[Extract Boundary: Start]

San Francisco: An Influential US lawmaker has slammed top American firms for showing up for events which Xi Jinping held on the sidelines of the APEC Summit here, saying corporate toasting of the Chinese president contradicts America’s commitment to human rights and the rule of law.
“It is absolutely shameful that American business leaders, including executives from some of the nation’s largest corporations—Apple, Black Rock, Boeing and Pfizer, among others—gave not one, but two standing ovations in a banquet in San Francisco for Xi Jinping,” Congressman Chris Smith said, Smith is the Chair of the Congressional-Executive Commission on China (CECC) and Chair of the House Foreign Affairs Global Human Rights Subcommittee, Xi, he alleged, is responsible for the repression of predominantly Muslim Uyghurs, Tibetan Buddhists, Falun Gong practitioners, underground Christians, and human rights activists in China, and for cracking down on freedom in Hong Kong.

[Extract Boundary: End]
[The data Boundary: Start]

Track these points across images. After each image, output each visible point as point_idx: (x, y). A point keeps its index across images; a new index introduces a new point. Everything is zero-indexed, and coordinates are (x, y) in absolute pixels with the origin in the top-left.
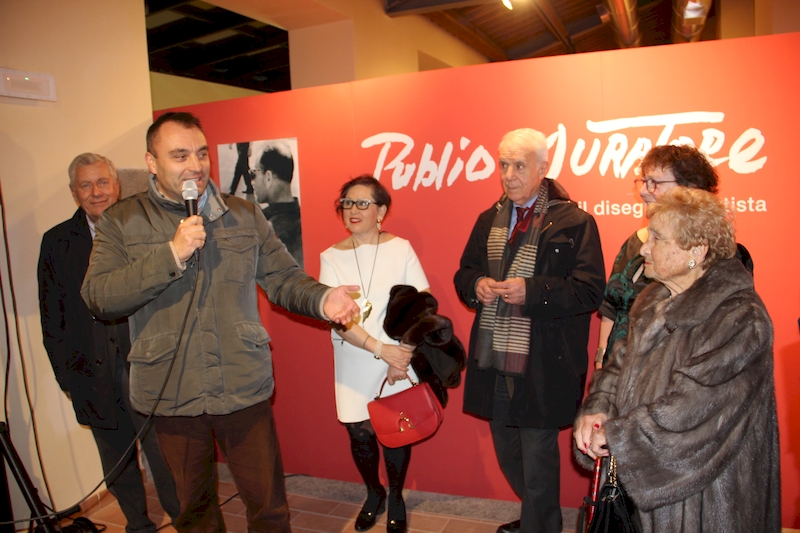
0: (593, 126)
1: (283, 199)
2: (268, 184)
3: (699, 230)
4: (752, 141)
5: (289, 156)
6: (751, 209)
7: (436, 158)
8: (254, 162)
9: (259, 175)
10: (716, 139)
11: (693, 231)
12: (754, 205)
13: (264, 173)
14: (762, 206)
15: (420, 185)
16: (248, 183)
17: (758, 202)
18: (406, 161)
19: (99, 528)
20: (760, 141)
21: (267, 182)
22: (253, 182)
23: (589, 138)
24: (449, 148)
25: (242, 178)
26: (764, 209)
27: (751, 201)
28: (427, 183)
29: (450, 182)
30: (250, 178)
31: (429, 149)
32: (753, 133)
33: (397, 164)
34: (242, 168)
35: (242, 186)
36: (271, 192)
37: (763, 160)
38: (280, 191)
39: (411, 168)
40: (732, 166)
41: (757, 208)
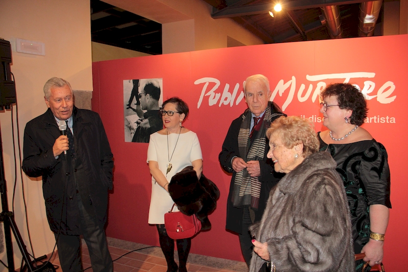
0: (309, 78)
1: (154, 109)
2: (147, 101)
3: (296, 136)
4: (389, 88)
5: (158, 87)
6: (387, 122)
7: (231, 91)
8: (141, 90)
9: (143, 96)
10: (371, 86)
11: (292, 137)
12: (389, 120)
13: (146, 95)
14: (393, 120)
15: (223, 104)
16: (137, 100)
17: (391, 118)
18: (216, 92)
19: (55, 267)
20: (393, 88)
21: (147, 100)
22: (140, 99)
23: (308, 83)
24: (237, 86)
25: (135, 97)
26: (394, 122)
27: (387, 118)
28: (226, 103)
29: (237, 103)
30: (138, 97)
31: (227, 86)
32: (389, 84)
33: (211, 93)
34: (135, 92)
35: (135, 101)
36: (149, 105)
37: (394, 97)
38: (153, 104)
39: (218, 95)
40: (378, 100)
41: (391, 121)
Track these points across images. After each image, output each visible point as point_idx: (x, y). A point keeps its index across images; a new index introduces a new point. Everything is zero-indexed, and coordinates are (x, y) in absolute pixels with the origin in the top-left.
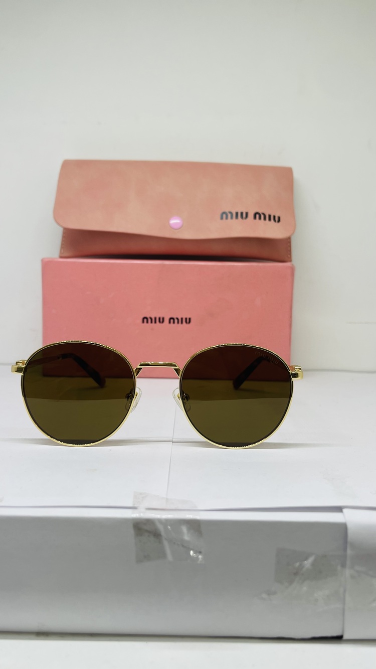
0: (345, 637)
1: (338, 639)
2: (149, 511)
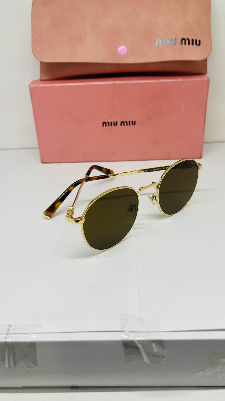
2: (131, 334)
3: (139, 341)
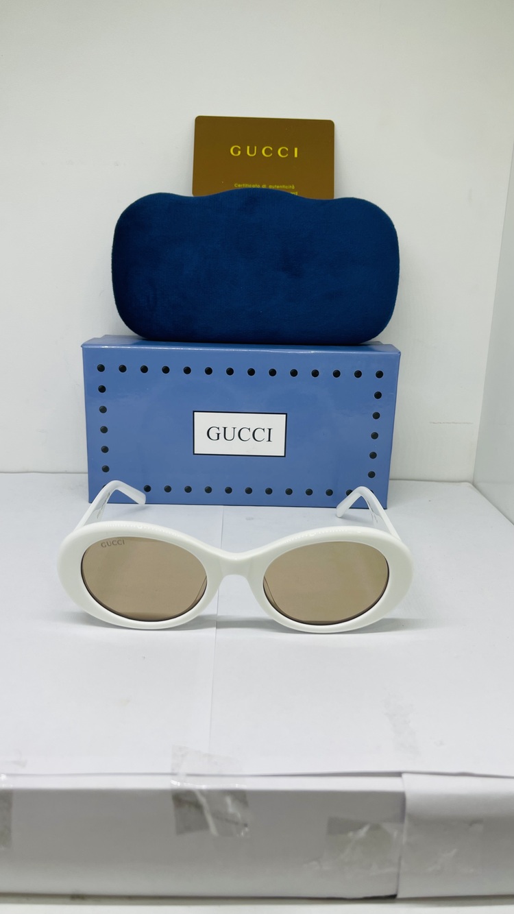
0: (399, 896)
1: (391, 898)
2: (189, 778)
3: (202, 792)
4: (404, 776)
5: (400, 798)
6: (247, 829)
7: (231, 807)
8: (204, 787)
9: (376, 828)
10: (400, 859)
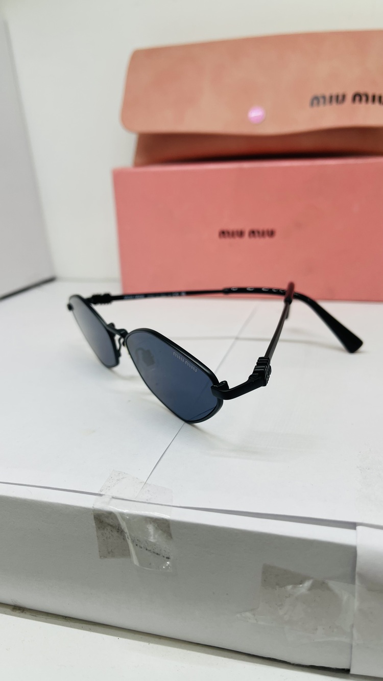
0: (353, 672)
1: (344, 672)
2: (114, 500)
3: (122, 514)
4: (358, 528)
5: (351, 552)
6: (168, 563)
7: (153, 536)
8: (125, 511)
9: (320, 585)
10: (352, 626)
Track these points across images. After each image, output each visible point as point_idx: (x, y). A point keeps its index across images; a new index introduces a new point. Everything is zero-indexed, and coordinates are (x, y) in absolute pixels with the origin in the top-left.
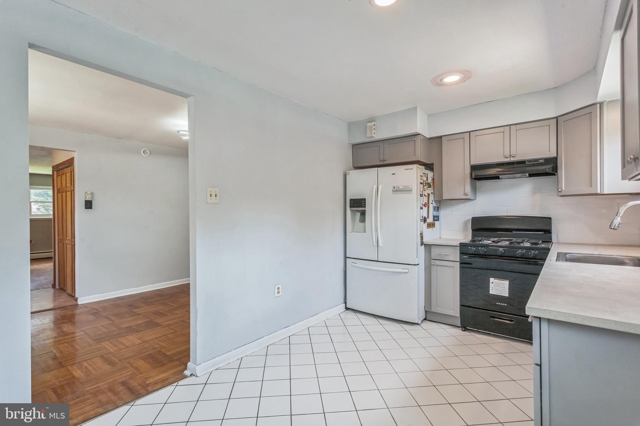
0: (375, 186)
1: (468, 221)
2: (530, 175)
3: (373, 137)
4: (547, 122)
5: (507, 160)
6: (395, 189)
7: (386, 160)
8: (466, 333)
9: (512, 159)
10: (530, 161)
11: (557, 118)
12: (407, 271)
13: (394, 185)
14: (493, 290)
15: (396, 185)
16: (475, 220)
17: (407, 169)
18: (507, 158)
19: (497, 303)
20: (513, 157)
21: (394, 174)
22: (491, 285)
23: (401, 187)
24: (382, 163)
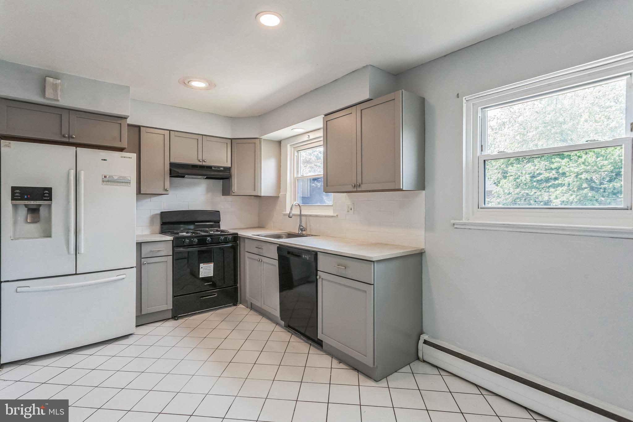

[The data Boundary: End]

- Tasks to carry out -
• 1. Answer these questions using the news report above the items.
(a) On the sidelines of which summit did Xi Jinping hold the events?
(b) How many standing ovations did the business leaders give at the banquet, according to Chris Smith?
(c) Which commission does Chris Smith chair?
• 2. Repeat the part of the news report between "San Francisco: An" and "rule of law.", inclusive.

- Numbered answers -
• 1.
(a) The APEC Summit.
(b) Two.
(c) The Congressional-Executive Commission on China (CECC).

• 2.
San Francisco: An Influential US lawmaker has slammed top American firms for showing up for events which Xi Jinping held on the sidelines of the APEC Summit here, saying corporate toasting of the Chinese president contradicts America’s commitment to human rights and the rule of law.